Chief executive Luis Gallego said 2022 had been “a year of strong recovery, driven by sustained leisure demand and markets reopening.” He added that “we continue to see robust forward-bookings, while also remaining conscious of global macro-economic uncertainties.”
IAG finished the fourth quarter on a strong note, with a net profit of €232 million on an 81% rise in revenue to €6.39B. Operating profit was €486M, a turnaround from a loss of €305M a year earlier, thanks in part to a sharp rise in prices as its airlines cashed in on pent-up demand across Europe.
Passenger unit revenue was up 11% from 2019, with a particularly strong increase in the second half thanks to a sharp recovery in leisure traffic and a steadier one in business travel. The group’s load factor, which measures how full its aircraft were, rose to 83.2% in the fourth quarter from only 71.5% a year earlier.
The group still expects to lose €200M on an operating level in the current quarter, usually the slowest of the year for airlines. However, it is now running at just below the capacity level it had immediately before the pandemic, with available seat-kilometers back at 96% of 2019 levels in the current quarter and expected to average 98% of 2019 levels over the full year.
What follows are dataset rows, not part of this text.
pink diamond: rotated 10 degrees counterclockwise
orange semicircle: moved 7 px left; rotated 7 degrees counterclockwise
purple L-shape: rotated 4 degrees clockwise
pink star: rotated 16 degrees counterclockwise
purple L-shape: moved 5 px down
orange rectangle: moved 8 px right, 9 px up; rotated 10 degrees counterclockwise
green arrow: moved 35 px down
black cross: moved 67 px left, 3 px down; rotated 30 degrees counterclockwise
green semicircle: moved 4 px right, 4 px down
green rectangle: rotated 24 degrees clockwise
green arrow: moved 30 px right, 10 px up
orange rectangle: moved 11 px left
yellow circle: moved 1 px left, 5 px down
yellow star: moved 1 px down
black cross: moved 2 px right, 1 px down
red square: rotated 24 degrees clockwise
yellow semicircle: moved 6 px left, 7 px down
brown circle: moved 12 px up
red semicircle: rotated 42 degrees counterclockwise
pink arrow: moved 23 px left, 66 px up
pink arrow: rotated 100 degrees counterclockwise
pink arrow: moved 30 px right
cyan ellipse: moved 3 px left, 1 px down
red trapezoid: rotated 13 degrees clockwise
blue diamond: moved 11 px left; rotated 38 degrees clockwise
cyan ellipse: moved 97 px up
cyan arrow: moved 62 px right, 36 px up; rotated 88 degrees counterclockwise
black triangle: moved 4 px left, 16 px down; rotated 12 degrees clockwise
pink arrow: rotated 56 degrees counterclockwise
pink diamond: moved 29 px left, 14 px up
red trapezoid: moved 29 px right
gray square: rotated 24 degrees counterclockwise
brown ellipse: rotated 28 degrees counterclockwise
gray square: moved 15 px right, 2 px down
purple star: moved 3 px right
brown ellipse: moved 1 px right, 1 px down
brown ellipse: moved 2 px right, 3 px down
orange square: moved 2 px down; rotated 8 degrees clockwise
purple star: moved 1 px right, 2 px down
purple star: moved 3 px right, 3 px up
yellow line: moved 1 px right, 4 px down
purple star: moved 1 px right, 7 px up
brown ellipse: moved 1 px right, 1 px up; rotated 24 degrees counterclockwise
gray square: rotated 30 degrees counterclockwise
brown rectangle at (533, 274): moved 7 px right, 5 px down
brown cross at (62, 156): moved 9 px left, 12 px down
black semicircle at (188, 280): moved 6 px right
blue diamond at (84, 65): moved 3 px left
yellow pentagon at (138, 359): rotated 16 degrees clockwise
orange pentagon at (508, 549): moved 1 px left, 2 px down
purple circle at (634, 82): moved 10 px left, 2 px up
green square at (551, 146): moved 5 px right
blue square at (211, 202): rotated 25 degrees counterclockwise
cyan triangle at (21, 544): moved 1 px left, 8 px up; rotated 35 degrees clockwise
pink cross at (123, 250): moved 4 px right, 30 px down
The company is still having to cope with a heavy debt burden as a legacy of the pandemic. Net debt fell only moderately from €11.7B to €10.4B and is expected to stay around that level this year, not least because of capital spending commitments of €4.0B.
IAG stock fell 2.0% in early trading in response to the news, which contained no word of when shareholder payouts might resume. The stock has still to recover meaningfully from its collapse at the start of 2020.